This is a follow-up to some questions on the list a few months back.
Having focussed on other parts of our projects for a while, we now
return to our vectors, unfortunately to be confronted with new problems.

Original thread is here
  http://logical.saclay.inria.fr/coq-puma/messages/9978d9af68461f02


In the definitions of functions on vectors such as take, drop, and nth,
we would use proofs of 'le' ord 'lt', e.g.:

  Definition vtake (n m : nat) : n <= m -> vector m -> vector n.

But unfortunately, we cannot deconstruct the proof of n <= m since it
lives in Prop. Now, my guess is that there is no real solution to this
problem, but then again, I'm still quite new to Coq.

I see two (not so great) solutions:

1) Instead of the proof, ask for a vector of at least the right size,
e.g.:

  Definition vtake (n m : nat) : vector (n + m) -> vector n.

But my first steps in using this definition in our development are not
really encouraging, we have to find m and cast the vector.

2) Instead of 'le' and 'lt', use new relations, not in Prop. I don't
really like the idea of duplicating a definition from the standard
library.

So I was wondering if anyone has a suggestion.

(A small piece of Coq code is attached.)

kind regards,
Martijn

Set Implicit Arguments.


Inductive Fin : nat -> Type :=
  | First : forall n, Fin (S n)
  | Next  : forall n, Fin n -> Fin (S n).

Lemma Fin_0_inv (A : Type) : Fin 0 -> A.
inversion 1.
Qed.


Section Vector.

Variable A : Type.

Definition vector (n : nat) := Fin n -> A.

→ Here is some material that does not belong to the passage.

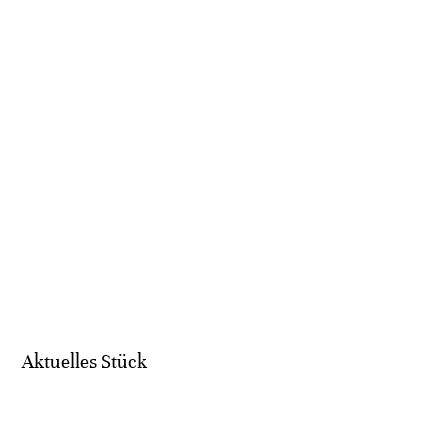
Aktuelles Stück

Definition vnil : vector 0 := Fin_0_inv A.

Definition vcons (x : A) n (v : vector n) : vector (S n) :=
  let P :=
    fun k =>
    match k return Type with
    | O   => Empty_set
    | S n => vector n -> A
    end
  in
    fun i =>
    match i in Fin Sn return P Sn with
    | First _   => fun _ => x
    | Next _ i' => fun v => v i'
    end v.

Definition vhead (n : nat) (v : vector (S n)) : A :=
  v (First n).

Definition vtail (n : nat) (v : vector (S n)) : vector n :=
  fun i : Fin n => v (Next i).

Lemma le_weaken : forall n m, S n <= m -> n <= m.
Proof.
induction 1; auto.
Qed.

(* vtake n m H v is a vector with first n elements of v *)
(* First try, this is not complete yet, but deconstructing H would not be
   allowed anyway... *)
(*
Program Fixpoint vtake (n m : nat) : n <= m -> vector m -> vector n :=
  match n return n <= m -> vector m -> vector n with
  | O   => fun _ _ => vnil
  | S n => fun H => match H return vector m -> vector n with
                      | le_n       => fun v => vcons (vhead (n := n) v) 
(@vtake n n (le_n n) (vtail v))
                      | le_S m' H' => fun v => vcons (vhead (n := m') v) 
(@vtake n m' (le_weaken H') (vtail v))
                    end
  end.
*)

(* As a simpler example, translate something in Fin n to Fin m. *)
(*
Fixpoint project_i n m (i : Fin n) : (n <= m) -> Fin m :=
  match i in Fin n return (n <= m) -> Fin m with
  | First n'  => fun H => match H with
                 | le_n       => First n'
                 | le_S m' H' => First m'
                 end
  | Next n' i => fun H => match H with
                 | le_n       => Next (project_i i (le_n n'))
                 | le_S m' H' => Next (project_i i (le_weaken H'))
                 end
  end.
*)

(* The following are some alternative definitions, the don't seem to be
   ideal to use in our developments (m has to be constructed) *)

(* vtake n m v is a vector with first n elements of v *)
Fixpoint vtake' (n m : nat) : vector (n + m) -> vector n :=
  match n with
  | O   => fun _ => vnil
  | S n => fun v => vcons (vhead v) (vtake' m (vtail v))
  end.

Fixpoint vdrop' (n m : nat) : vector (n + m) -> vector m :=
  match n with
  | O   => fun v => v
  | S n => fun v => vdrop' n (vtail v)
  end.

Fixpoint vnth' (n m : nat) : vector (n + S m) -> A :=
  match n with
  | O   => fun v => vhead v
  | S n => fun v => vnth' n m (vtail v)
  end.

End Vector.


Implicit Arguments First [n].
Implicit Arguments vtake' [A m].
Implicit Arguments vnth' [A m].